We get a rapid-fire history of the South Bronx – an interracial community of people who walked to work, ripped apart by “white flight” and by the Robert Moses highway system which bypassed the South Bronx to make it easier for wealthy communities in Westchester to commute to Manhattan. These projects displaced 600,000 people, destroyed the economy of the South Bronx and led to a community where it was a better economic bet to burn down buildings, rather than to maintain them. Redlining by community banks meant that new development couldn’t occur. And what this led to was a neighborhood known for “pimps, pushers and prostitutes”, where her Vietnam Vet brother was gunned down on the streets.

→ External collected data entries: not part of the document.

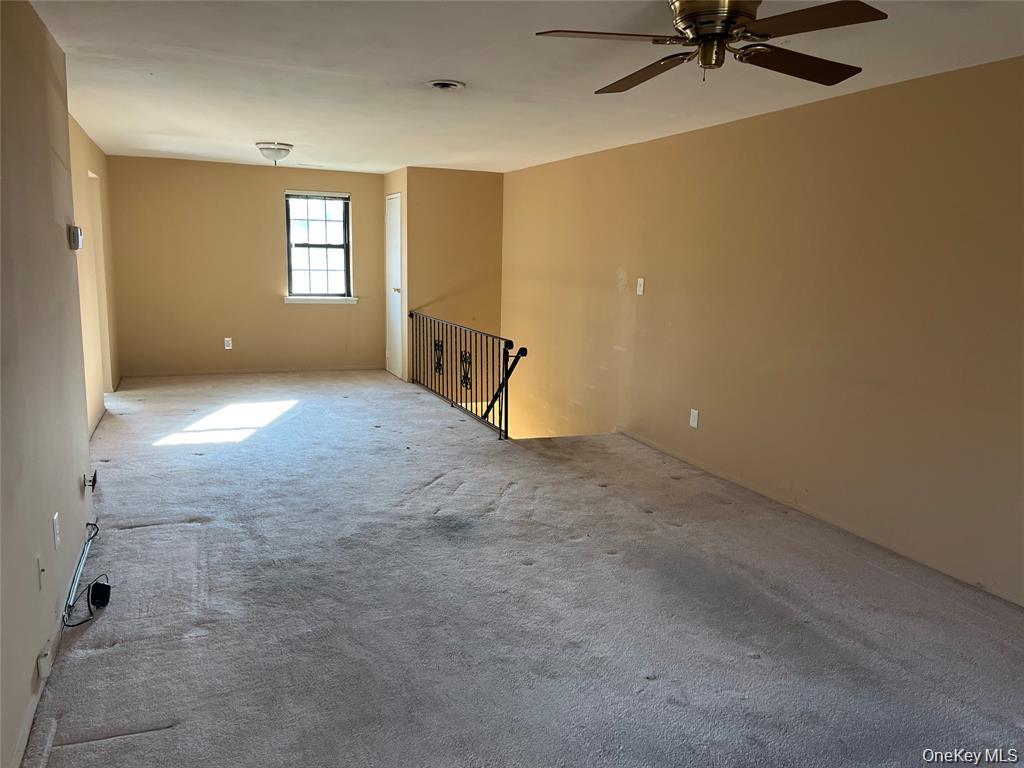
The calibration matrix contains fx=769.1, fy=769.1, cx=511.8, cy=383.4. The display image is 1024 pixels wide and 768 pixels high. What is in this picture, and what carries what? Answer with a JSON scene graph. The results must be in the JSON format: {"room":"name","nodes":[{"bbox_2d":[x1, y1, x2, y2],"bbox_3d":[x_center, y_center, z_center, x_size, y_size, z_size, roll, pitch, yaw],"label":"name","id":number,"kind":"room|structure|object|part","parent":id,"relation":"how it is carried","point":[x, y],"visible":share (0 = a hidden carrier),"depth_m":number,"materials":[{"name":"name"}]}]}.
{"room":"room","nodes":[
{"label":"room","id":0,"kind":"room"},
{"bbox_2d":[0,0,94,767],"bbox_3d":[-1.339,-0.008,1.771,0.133,2.381,5.793,-3,10,-22],"label":"left wall","id":1,"kind":"structure","parent":0,"point":[56,235],"depth_m":2.70,"materials":[{"name":"beige paint"}]},
{"bbox_2d":[37,553,45,590],"bbox_3d":[-1.594,0.640,2.609,0.015,0.117,0.071,-3,10,-22],"label":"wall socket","id":2,"kind":"object","parent":1,"relation":"attached to","point":[41,571],"visible":0.98,"depth_m":2.59,"materials":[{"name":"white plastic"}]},
{"bbox_2d":[37,648,51,680],"bbox_3d":[-1.525,0.909,2.508,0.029,0.076,0.059,-3,10,-22],"label":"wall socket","id":3,"kind":"object","parent":1,"relation":"attached to","point":[43,663],"visible":0.98,"depth_m":2.49,"materials":[{"name":"white plastic"}]},
{"bbox_2d":[11,546,85,767],"bbox_3d":[-1.311,1.082,1.972,0.014,0.080,4.500,-3,10,-22],"label":"baseboard","id":4,"kind":"structure","parent":1,"relation":"attached to","point":[22,745],"depth_m":2.52,"materials":[{"name":"beige paint"}]},
{"bbox_2d":[52,512,60,549],"bbox_3d":[-1.736,0.559,2.930,0.010,0.119,0.073,-3,10,-22],"label":"wall socket","id":5,"kind":"object","parent":1,"relation":"attached to","point":[56,515],"visible":0.96,"depth_m":2.91,"materials":[{"name":"white plastic"}]},
{"bbox_2d":[69,225,82,249],"bbox_3d":[-2.101,-0.704,3.712,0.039,0.107,0.120,-3,10,-22],"label":"thermostat","id":6,"kind":"object","parent":1,"relation":"attached to","point":[77,242],"visible":0.99,"depth_m":3.66,"materials":[{"name":"white plastic"}]},
{"bbox_2d":[82,470,97,490],"bbox_3d":[-2.036,0.469,3.712,0.054,0.085,0.073,-3,10,-22],"label":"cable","id":7,"kind":"object","parent":1,"relation":"attached to","point":[94,478],"visible":0.99,"depth_m":3.70,"materials":[{"name":"black"}]},
{"bbox_2d":[69,113,118,432],"bbox_3d":[-3.387,-0.844,6.078,0.136,2.365,4.390,-3,10,-22],"label":"far left wall","id":8,"kind":"structure","parent":0,"point":[90,145],"depth_m":6.25,"materials":[{"name":"beige paint"}]},
{"bbox_2d":[86,168,112,392],"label":"doorway","id":9,"kind":"object","parent":8,"relation":"in","point":[96,222],"visible":0.27,"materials":[{"name":"beige paint"}]},
{"bbox_2d":[102,154,384,377],"bbox_3d":[-2.917,-1.275,8.759,3.020,2.362,0.147,-3,10,-22],"label":"back wall","id":10,"kind":"structure","parent":0,"point":[270,242],"depth_m":8.55,"materials":[{"name":"beige paint"}]},
{"bbox_2d":[223,337,232,349],"bbox_3d":[-3.144,-0.443,8.503,0.074,0.129,0.010,-3,10,-22],"label":"wall socket","id":11,"kind":"object","parent":10,"relation":"attached to","point":[227,347],"visible":0.99,"depth_m":8.50,"materials":[{"name":"white plastic"}]},
{"bbox_2d":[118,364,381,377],"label":"baseboard","id":12,"kind":"structure","parent":10,"relation":"attached to","point":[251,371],"depth_m":8.78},
{"bbox_2d":[285,190,352,301],"bbox_3d":[-2.255,-1.587,8.941,0.761,1.278,0.140,-3,10,-22],"label":"window","id":13,"kind":"structure","parent":10,"relation":"in","point":[336,246],"depth_m":8.98,"materials":[{"name":"glass"}]},
{"bbox_2d":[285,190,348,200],"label":"window blind","id":14,"kind":"object","parent":13,"relation":"attached to","point":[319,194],"visible":0.98,"depth_m":9.02,"materials":[{"name":"white"}]},
{"bbox_2d":[283,295,357,303],"bbox_3d":[-2.234,-0.993,8.965,0.898,0.085,0.096,-3,10,-22],"label":"window sill","id":15,"kind":"structure","parent":10,"relation":"attached to","point":[289,297],"depth_m":8.92,"materials":[{"name":"white paint"}]},
{"bbox_2d":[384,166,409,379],"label":"closet side wall","id":16,"kind":"structure","parent":0,"point":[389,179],"depth_m":8.42,"materials":[{"name":"beige paint"}]},
{"bbox_2d":[385,192,402,377],"bbox_3d":[-1.390,-1.121,8.912,0.089,2.050,0.735,-3,10,-22],"label":"door","id":17,"kind":"structure","parent":16,"relation":"in","point":[395,218],"depth_m":8.86,"materials":[{"name":"white paint"}]},
{"bbox_2d":[398,166,504,384],"bbox_3d":[-0.681,-0.232,8.843,1.099,4.326,0.144,-3,10,-22],"label":"stairwell wall","id":18,"kind":"structure","parent":0,"point":[486,203],"depth_m":8.55,"materials":[{"name":"beige paint"}]},
{"bbox_2d":[26,368,1022,767],"bbox_3d":[-0.513,0.817,4.602,4.339,0.245,9.932,-3,10,-22],"label":"carpeted floor","id":19,"kind":"structure","parent":0,"point":[751,661],"depth_m":3.23,"materials":[{"name":"grey carpet"}]},
{"bbox_2d":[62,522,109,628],"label":"cable","id":20,"kind":"object","parent":19,"relation":"on","point":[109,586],"visible":0.98,"depth_m":3.27,"materials":[{"name":"black plastic"}]},
{"bbox_2d":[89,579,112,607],"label":"power adapter","id":21,"kind":"object","parent":19,"relation":"on","point":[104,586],"visible":0.98,"depth_m":3.17,"materials":[{"name":"black plastic"}]},
{"bbox_2d":[410,311,526,439],"bbox_3d":[-0.544,-0.172,7.224,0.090,0.881,2.863,-3,10,-22],"label":"stair railing","id":22,"kind":"object","parent":19,"relation":"on","point":[442,345],"visible":0.96,"depth_m":6.85,"materials":[{"name":"black metal"}]},
{"bbox_2d":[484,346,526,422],"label":"handrail","id":23,"kind":"object","parent":22,"relation":"attached to","point":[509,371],"visible":0.31,"depth_m":7.91,"materials":[{"name":"black metal"}]},
{"bbox_2d":[27,0,1023,176],"bbox_3d":[-0.295,-1.660,4.121,4.317,0.123,9.777,-3,10,-22],"label":"ceiling","id":24,"kind":"structure","parent":0,"point":[259,132],"depth_m":3.83,"materials":[{"name":"white paint"}]},
{"bbox_2d":[255,141,293,163],"bbox_3d":[-2.062,-1.994,6.678,0.319,0.156,0.320,-3,10,-22],"label":"ceiling light","id":25,"kind":"object","parent":24,"relation":"attached to","point":[285,149],"visible":0.99,"depth_m":6.58,"materials":[{"name":"white glass"}]},
{"bbox_2d":[426,79,465,90],"bbox_3d":[-0.364,-1.623,4.185,0.206,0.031,0.207,-3,10,-22],"label":"ceiling vent","id":26,"kind":"object","parent":24,"relation":"in","point":[442,84],"visible":0.97,"depth_m":4.17,"materials":[{"name":"white metal"}]},
{"bbox_2d":[533,0,885,92],"bbox_3d":[0.660,-1.157,2.520,1.057,0.308,1.065,4,10,15],"label":"ceiling fan","id":27,"kind":"object","parent":24,"relation":"hanging from","point":[709,63],"visible":0.99,"depth_m":2.45,"materials":[{"name":"brown metal"}]},
{"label":"blade","id":28,"kind":"part","parent":27,"relation":"part of","materials":[{"name":"brown wood"}]},
{"bbox_3d":[0.467,-1.123,2.818,0.284,0.044,0.553,-5,12,-35],"label":"blade","id":29,"kind":"part","parent":27,"relation":"part of","materials":[{"name":"brown wood"}]},
{"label":"motor housing","id":30,"kind":"part","parent":27,"relation":"part of","materials":[{"name":"gold metal"}]},
{"bbox_3d":[0.967,-1.095,2.662,0.523,0.041,0.345,-5,12,-35],"label":"blade","id":31,"kind":"part","parent":27,"relation":"part of","materials":[{"name":"brown wood"}]},
{"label":"blade","id":32,"kind":"part","parent":27,"relation":"part of","materials":[{"name":"brown wood"}]},
{"bbox_2d":[501,54,1023,604],"bbox_3d":[1.566,0.532,4.925,0.146,4.409,8.982,-3,10,-22],"label":"right wall","id":33,"kind":"structure","parent":0,"point":[647,302],"depth_m":4.30,"materials":[{"name":"beige paint"}]},
{"bbox_2d":[636,277,644,295],"bbox_3d":[1.000,-0.758,6.010,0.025,0.135,0.084,-3,10,-22],"label":"light switch","id":34,"kind":"object","parent":33,"relation":"attached to","point":[641,287],"visible":0.98,"depth_m":6.01,"materials":[{"name":"white plastic"}]},
{"bbox_2d":[689,408,699,428],"bbox_3d":[1.276,0.243,5.398,0.011,0.128,0.078,-3,10,-22],"label":"wall socket","id":35,"kind":"object","parent":33,"relation":"attached to","point":[696,414],"visible":0.99,"depth_m":5.39,"materials":[{"name":"white plastic"}]},
{"bbox_2d":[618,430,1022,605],"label":"baseboard","id":36,"kind":"structure","parent":33,"relation":"attached to","point":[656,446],"depth_m":4.23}
]}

This neighborhood is now leading a transformation of the city, building a greenway that will connect the South Bronx to Randall Island park. She’s building an organization called the Bronx Ecological Stewardship Training – it’s designed to create “green-collar jobs” in the community. The project is so ambitious that they’re now talking about taking down the Sharon Expressway, a Robert Moses highway that’s unused even during rush-hour. It could become 28 new acres of urban green space.

She draws some parallels between the South Bronx and New Orleans – they’re both waterfront communities, where housing and commercial space are close together. They’re both hotbeds of creativity – think jazz and hiphop. “Neither the destruction of the South Bronx or the Ninth Ward is inevitable.” How do we ensure that these communities are more than empty campaign promises?

She suggests that her vision for the future – “Green – it’s the New Black” – relies on a triple bottom line. That triple bottom line means the developer, the community and the government all win. This is pretty far from the future the South Bronx may be facing, with big box stores and new stadium development.

We can do this differently. Enrique Peñalosa, the mayor of Bogota, realized that most Bogataños have no cars, though the city was designed for cars. He narrowed roads from five to three lanes, banned parking in many places, and built an amazingly efficient mass transit system. For these efforts, he was nearly impeached. But the result is a beautiful city with more greenspace. If he can do this on a third world budget, we have no excuse.

At the end of her talk, she calls out Al Gore. Talking to him briefly about her work, he suggested a grants program. Her response – “don’t waste my time”. This is another top down effort – development of the South Bronx and communities like it need to be bottom up and have to come from the community. They need not to waste one of the most valuable resources of all – the energy and creativity of people in communities like the South Bronx.